= INFORMATION SUPPLIED =
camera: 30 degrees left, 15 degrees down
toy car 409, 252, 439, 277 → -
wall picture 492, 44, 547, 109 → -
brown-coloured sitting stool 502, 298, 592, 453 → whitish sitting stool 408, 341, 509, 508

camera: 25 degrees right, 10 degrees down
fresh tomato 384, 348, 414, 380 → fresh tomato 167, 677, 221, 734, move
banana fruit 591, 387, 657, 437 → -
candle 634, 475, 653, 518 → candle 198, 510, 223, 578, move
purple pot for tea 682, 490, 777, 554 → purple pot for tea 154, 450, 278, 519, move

= WORK REQUIRED =
Output only the lines from the line that contains "wall picture 492, 44, 547, 109" through the end of the entries, both included, exactly as they appear.

= RESPONSE FOR THIS EXERCISE =
wall picture 492, 44, 547, 109 → -
brown-coloured sitting stool 502, 298, 592, 453 → whitish sitting stool 408, 341, 509, 508

camera: 25 degrees right, 10 degrees down
fresh tomato 384, 348, 414, 380 → fresh tomato 167, 677, 221, 734, move
banana fruit 591, 387, 657, 437 → -
candle 634, 475, 653, 518 → candle 198, 510, 223, 578, move
purple pot for tea 682, 490, 777, 554 → purple pot for tea 154, 450, 278, 519, move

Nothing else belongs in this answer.